Gene function in schistosomes: recent advances towards a cure
Arnon Dias Jurberg
Paul J Brindley
Schistosomes are human parasites distributed worldwide in tropical and sub-tropical latitudes, especially in developing countries and impoverished regions. These neglected tropical disease (NTD) pathogens causes debilitating illnesses, which include hepatosplenomegaly, hepatic fibrosis, haemorrhagic necrotic ulcerations in the intestinal mucosa, urogenital tract diseases, in addition to cardiopulmonary, renal and neurologic lesions due to egg accumulation in the liver, intestines, uro-genital tissues and other sites. Urogenital schistosomiasis is a risk factor for bladder cancer and increases the risk of transmission of HIV infection.
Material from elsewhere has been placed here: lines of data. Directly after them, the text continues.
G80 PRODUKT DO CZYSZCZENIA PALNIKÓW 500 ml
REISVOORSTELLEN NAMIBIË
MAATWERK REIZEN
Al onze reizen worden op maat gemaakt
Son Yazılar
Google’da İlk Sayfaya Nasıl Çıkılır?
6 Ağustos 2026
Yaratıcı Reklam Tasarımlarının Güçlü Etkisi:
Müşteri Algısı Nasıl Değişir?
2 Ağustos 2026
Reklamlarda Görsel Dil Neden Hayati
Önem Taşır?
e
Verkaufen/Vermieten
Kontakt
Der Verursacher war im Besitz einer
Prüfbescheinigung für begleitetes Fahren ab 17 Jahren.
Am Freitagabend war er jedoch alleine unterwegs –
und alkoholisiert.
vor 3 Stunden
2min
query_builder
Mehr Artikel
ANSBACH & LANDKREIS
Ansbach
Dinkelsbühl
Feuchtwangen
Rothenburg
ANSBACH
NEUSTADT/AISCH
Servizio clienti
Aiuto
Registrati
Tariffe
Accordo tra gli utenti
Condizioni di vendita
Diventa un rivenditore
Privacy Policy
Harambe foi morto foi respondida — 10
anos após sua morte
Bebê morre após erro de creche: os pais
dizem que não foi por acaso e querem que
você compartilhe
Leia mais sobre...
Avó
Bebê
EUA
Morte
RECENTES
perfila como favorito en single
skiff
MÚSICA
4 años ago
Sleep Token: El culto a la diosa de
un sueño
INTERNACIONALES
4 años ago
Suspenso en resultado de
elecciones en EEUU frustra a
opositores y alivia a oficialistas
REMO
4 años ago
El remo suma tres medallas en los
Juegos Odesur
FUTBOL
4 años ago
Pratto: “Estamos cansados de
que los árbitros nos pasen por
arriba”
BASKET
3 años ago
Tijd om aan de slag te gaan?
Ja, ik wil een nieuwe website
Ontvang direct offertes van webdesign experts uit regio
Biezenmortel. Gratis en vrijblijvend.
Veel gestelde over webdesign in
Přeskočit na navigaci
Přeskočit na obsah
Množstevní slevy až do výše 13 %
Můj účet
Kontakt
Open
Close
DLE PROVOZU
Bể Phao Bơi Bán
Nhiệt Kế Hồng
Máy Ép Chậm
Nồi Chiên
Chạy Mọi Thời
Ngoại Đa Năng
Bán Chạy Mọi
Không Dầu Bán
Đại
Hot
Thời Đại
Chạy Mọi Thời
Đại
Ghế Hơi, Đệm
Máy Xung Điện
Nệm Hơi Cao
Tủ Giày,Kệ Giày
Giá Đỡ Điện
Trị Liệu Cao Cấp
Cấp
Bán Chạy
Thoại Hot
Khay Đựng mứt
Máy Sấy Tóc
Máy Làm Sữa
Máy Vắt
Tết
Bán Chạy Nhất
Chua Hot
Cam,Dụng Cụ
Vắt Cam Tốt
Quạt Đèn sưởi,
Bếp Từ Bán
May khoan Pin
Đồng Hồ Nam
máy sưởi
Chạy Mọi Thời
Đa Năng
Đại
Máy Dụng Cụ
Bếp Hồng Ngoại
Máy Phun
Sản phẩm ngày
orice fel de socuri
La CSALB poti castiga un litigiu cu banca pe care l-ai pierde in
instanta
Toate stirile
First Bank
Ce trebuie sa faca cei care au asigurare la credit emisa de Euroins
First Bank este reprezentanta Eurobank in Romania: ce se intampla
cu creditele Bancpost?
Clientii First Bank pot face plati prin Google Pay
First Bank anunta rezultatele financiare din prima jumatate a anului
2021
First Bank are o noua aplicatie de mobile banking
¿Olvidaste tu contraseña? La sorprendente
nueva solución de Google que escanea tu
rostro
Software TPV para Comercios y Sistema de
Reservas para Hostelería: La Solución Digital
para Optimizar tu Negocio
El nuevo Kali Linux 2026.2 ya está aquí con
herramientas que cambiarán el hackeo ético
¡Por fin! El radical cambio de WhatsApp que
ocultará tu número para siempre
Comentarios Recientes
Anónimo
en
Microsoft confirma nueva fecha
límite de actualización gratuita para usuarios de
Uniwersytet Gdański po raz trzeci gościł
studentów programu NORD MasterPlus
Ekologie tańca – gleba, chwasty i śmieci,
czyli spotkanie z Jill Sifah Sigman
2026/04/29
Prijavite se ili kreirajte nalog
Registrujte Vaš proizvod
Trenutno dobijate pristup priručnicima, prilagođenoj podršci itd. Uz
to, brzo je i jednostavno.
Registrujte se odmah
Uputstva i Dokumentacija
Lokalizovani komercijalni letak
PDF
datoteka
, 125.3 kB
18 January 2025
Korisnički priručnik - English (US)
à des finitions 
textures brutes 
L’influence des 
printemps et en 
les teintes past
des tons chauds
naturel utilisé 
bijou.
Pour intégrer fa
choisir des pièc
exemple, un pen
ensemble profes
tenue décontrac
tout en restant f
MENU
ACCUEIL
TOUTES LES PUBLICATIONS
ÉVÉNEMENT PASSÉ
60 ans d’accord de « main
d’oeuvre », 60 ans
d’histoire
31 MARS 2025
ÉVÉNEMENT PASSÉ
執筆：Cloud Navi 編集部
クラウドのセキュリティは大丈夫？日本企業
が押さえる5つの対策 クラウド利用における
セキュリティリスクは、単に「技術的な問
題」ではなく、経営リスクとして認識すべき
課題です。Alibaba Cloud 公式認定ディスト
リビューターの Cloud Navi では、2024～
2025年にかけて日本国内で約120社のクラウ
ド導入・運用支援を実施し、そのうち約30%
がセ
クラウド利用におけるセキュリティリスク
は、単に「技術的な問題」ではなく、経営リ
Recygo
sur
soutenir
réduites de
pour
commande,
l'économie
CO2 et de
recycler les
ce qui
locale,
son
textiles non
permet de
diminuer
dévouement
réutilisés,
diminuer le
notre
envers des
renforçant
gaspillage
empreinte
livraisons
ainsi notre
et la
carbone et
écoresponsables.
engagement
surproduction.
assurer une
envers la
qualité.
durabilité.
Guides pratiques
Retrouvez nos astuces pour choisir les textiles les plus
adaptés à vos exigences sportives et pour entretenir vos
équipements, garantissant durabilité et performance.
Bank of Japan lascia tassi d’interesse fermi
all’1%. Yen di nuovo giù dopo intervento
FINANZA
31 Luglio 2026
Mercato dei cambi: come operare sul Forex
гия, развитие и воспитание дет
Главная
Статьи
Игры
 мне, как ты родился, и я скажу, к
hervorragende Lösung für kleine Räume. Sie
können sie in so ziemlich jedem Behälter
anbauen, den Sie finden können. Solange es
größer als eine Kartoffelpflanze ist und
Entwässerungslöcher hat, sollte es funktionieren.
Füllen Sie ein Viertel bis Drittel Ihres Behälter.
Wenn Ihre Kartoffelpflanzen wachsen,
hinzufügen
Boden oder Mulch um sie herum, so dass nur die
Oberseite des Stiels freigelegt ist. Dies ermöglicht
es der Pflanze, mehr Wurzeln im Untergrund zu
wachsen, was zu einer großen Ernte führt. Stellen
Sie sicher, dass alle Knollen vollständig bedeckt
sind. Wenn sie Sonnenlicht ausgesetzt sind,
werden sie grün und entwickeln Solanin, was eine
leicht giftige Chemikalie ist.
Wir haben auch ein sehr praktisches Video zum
Despite extensive effort to control this NTD over the years, deployment on a considerable scale of commercially available drugs in endemic populations has induced the emergence of resistant isolates and raised the need to identify new targets for alternative therapies. Because of the availability of genomes of the three major species of human schistosomiasis, and through advances in functional genomics and live imaging, studies on schistosomes have now come into focus as models to investigate adaptations to parasitism and developmental biology of trematodes and cestodes, and indeed flatworms and Lophotrochozoans, at large. This Research Topic aims at gathering state-of-art essays on schistosome genetics, genetics, pathobiology and immunobiology. It also aims to highlight advances in understanding of the host-parasite relationship, in paradigms that address this NTD, and to discuss new perspectives and advances in chemotherapy and immunoprophylaxis.